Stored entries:
____
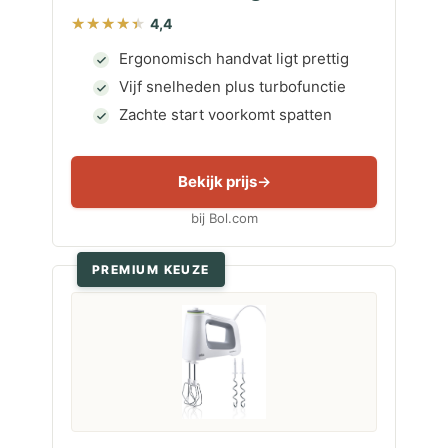
4,4
Ergonomisch handvat ligt prettig
Vijf snelheden plus turbofunctie
Zachte start voorkomt spatten
Bekijk prijs
bij Bol.com
PREMIUM KEUZE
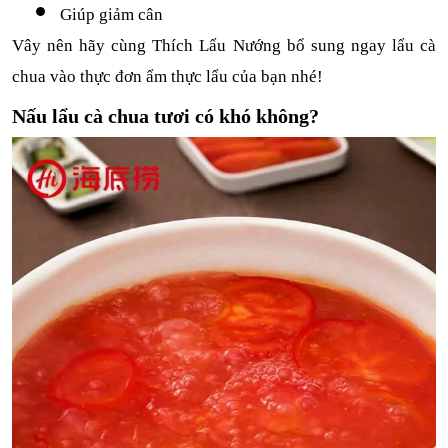
Giúp giảm cân
Vây nên hãy cùng Thích Lẩu Nướng bổ sung ngay lẩu cà 
chua vào thực đơn ẩm thực lẩu của bạn nhé! 
Nấu lẩu cà chua tươi có khó không?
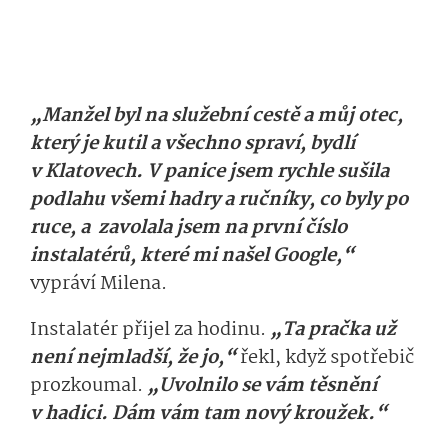
„Manžel byl na služební cestě a můj otec,
který je kutil a všechno spraví, bydlí
v Klatovech. V panice jsem rychle sušila
podlahu všemi hadry a ručníky, co byly po
ruce, a zavolala jsem na první číslo
instalatérů, které mi našel Google,“
vypráví Milena.
Instalatér přijel za hodinu.
„Ta pračka už
není nejmladší, že jo,“
řekl, když spotřebič
prozkoumal.
„Uvolnilo se vám těsnění
v hadici. Dám vám tam nový kroužek.“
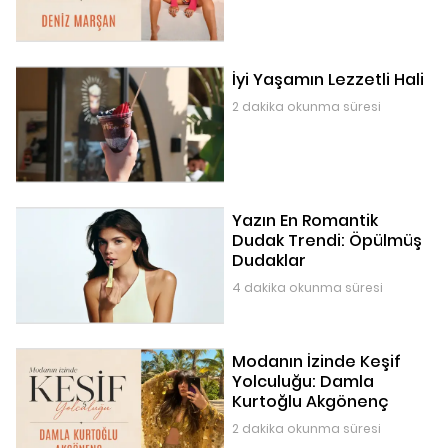
İyi Yaşamın Lezzetli Hali
2 dakika okunma süresi
Yazın En Romantik
Dudak Trendi: Öpülmüş
Dudaklar
4 dakika okunma süresi
Modanın İzinde Keşif
Yolculuğu: Damla
Kurtoğlu Akgönenç
2 dakika okunma süresi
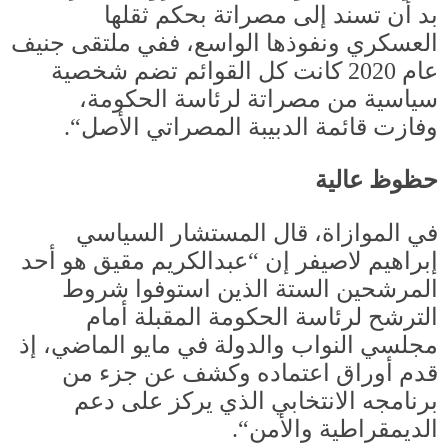
بد أن تسند إلى مصراتة بحكم ثقلها
العسكري ونفوذها الواسع، ففي ملتقى جنيف
عام
2020
كانت كل القوائم تضم شخصية
سياسية من مصراتة لرئاسة الحكومة،
وفازت قائمة الدبيبة المصراتي الأصل
“.
حظوظ عالية
في الموازاة، قال المستشار السياسي
إبراهيم لاصيفر إن
“
عبدالكريم مقيق هو أحد
المرشحين الستة الذين استوفوا شروط
الترشح لرئاسة الحكومة المقبلة أمام
مجلسي النواب والدولة في مايو الماضي، إذ
قدم أوراق اعتماده وكشف عن جزء من
برنامجه الانتخابي الذي يركز على دعم
الديمقراطية والأمن
“.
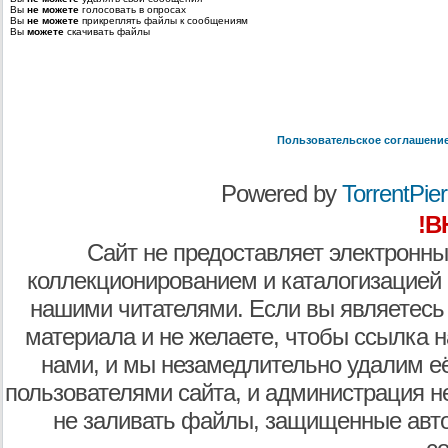
Вы
не можете
голосовать в опросах
Вы
не можете
прикреплять файлы к сообщениям
Вы
можете
скачивать файлы
Пользовательское соглашени
Powered by
TorrentPier 
!В
Сайт не предоставляет электронны
коллекционированием и каталогизацией
нашими читателями. Если вы являетесь
материала и не желаете, чтобы ссылка н
нами, и мы незамедлительно удалим е
пользователями сайта, и администрация не
не заливать файлы, защищенные авто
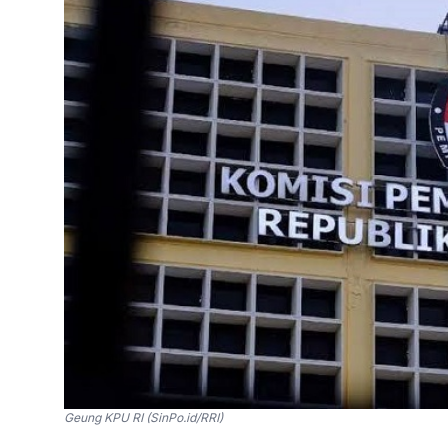
Geung KPU RI (SinPo.id/RRI)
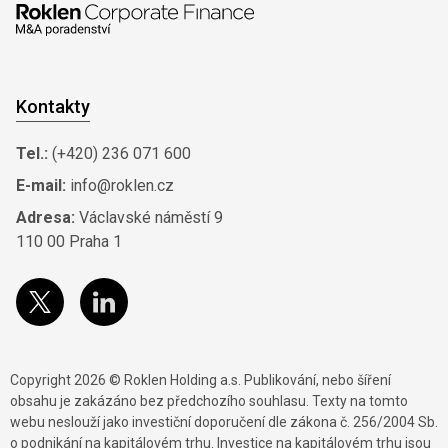
Kontakty
Tel.:
(+420) 236 071 600
E-mail:
info@roklen.cz
Adresa:
Václavské náměstí 9
110 00 Praha 1
Copyright 2026 © Roklen Holding a.s. Publikování, nebo šíření
obsahu je zakázáno bez předchozího souhlasu. Texty na tomto
webu neslouží jako investiční doporučení dle zákona č. 256/2004 Sb.
o podnikání na kapitálovém trhu. Investice na kapitálovém trhu jsou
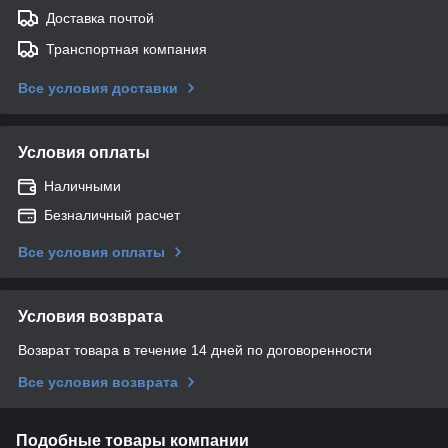
Доставка почтой
Транспортная компания
Все условия доставки
Условия оплаты
Наличными
Безналичный расчет
Все условия оплаты
Условия возврата
Возврат товара в течение 14 дней по договоренности
Все условия возврата
Подобные товары компании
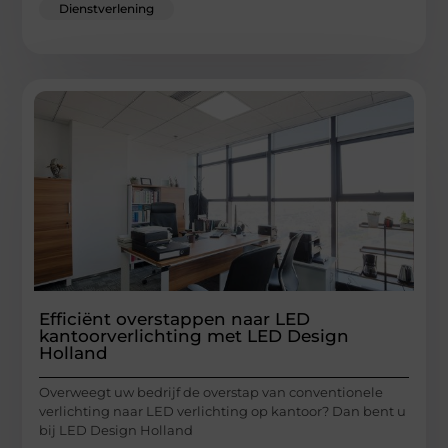
Dienstverlening
Efficiënt overstappen naar LED
kantoorverlichting met LED Design
Holland
Overweegt uw bedrijf de overstap van conventionele
verlichting naar LED verlichting op kantoor? Dan bent u
bij LED Design Holland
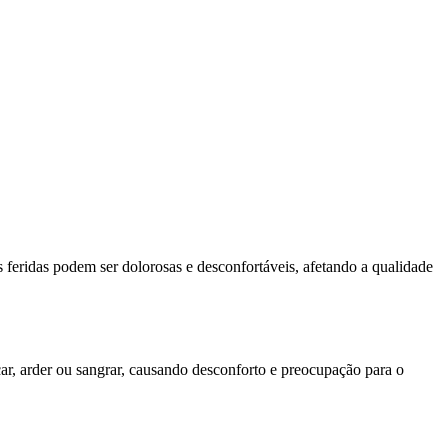
 feridas podem ser dolorosas e desconfortáveis, afetando a qualidade
ar, arder ou sangrar, causando desconforto e preocupação para o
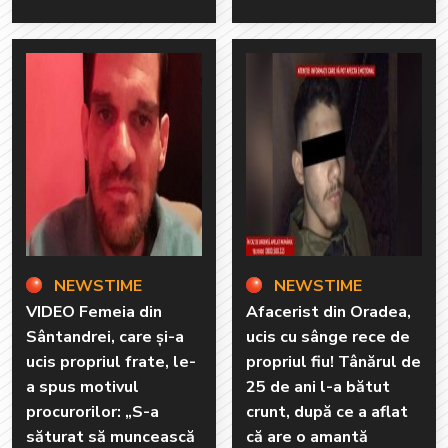
NEWSTIME
NEWSTIME
VIDEO Femeia din
Afacerist din Oradea,
Sântandrei, care și-a
ucis cu sânge rece de
ucis propriul frate, le-
propriul fiu! Tânărul de
a spus motivul
25 de ani l-a bătut
procurorilor: „S-a
crunt, după ce a aflat
săturat să muncească
că are o amantă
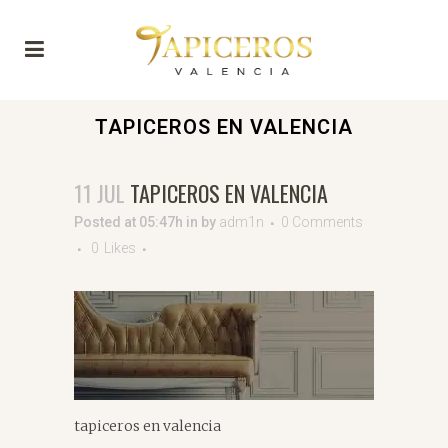
TAPICEROS EN VALENCIA
11 JUL
TAPICEROS EN VALENCIA
Posted at 05:47h
in
by
adm1n
0 Comments
0
Likes
tapiceros en valencia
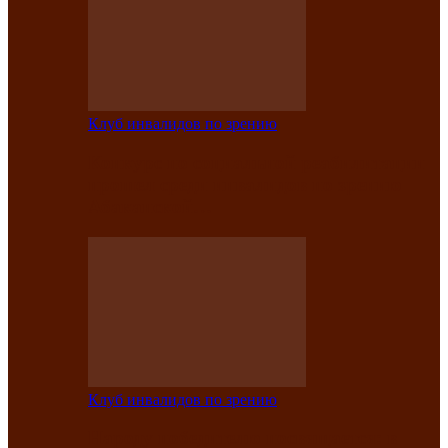
Клуб инвалидов по зрению
Конкурс по социальной реабилитации
прошел среди инвалидов по зрению
Абаканской…
Клуб инвалидов по зрению
Народу победителю посвящается: в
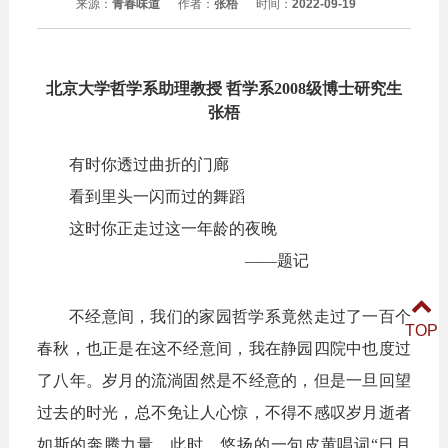
来源：
青春味道
作者：
张梧
时间：
2022-09-19
北京大学哲学系助理教授
哲学系2008级博士研究生
张梧
有时你透过曲折的门廊
看到里头一闪而过的舞蹈
这时你正走过这一年龄的夜晚
——题记
不经意间，我们的家园哲学系竟然走过了一百个
TOP
春秋，也正是在这不经意间，我在静园四院中也度过
了八年。岁月的流淌固然是不经意的，但是一旦回望
过去的时光，总不免让人心惊，不得不感叹岁月逝者
如斯的奔腾力量。此时，悠扬的一句皮黄唱词“日月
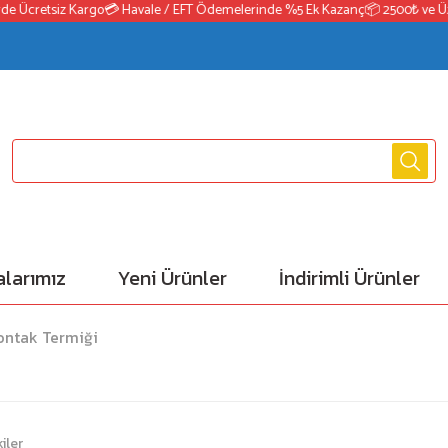
 Ücretsiz Kargo
💳 Havale / EFT Ödemelerinde %5 Ek Kazanç
📦 2500₺ ve Üzeri 
larımız
Yeni Ürünler
İndirimli Ürünler
ontak Termiği
iler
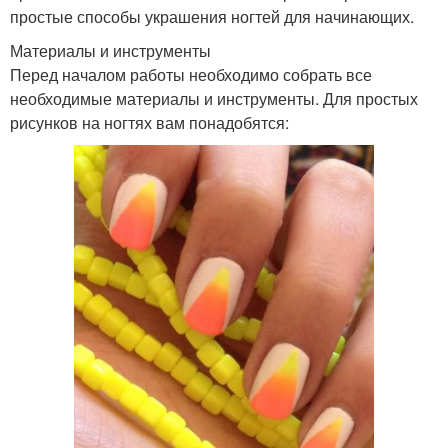
простые способы украшения ногтей для начинающих.
Материалы и инструменты
Перед началом работы необходимо собрать все
необходимые материалы и инструменты. Для простых
рисунков на ногтях вам понадобятся:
____
• _Work order_
Determine how many lines of the items above contain the string "файлы", where uppercase and lowercase letters count as different. Give only the number.

• _Your response_
3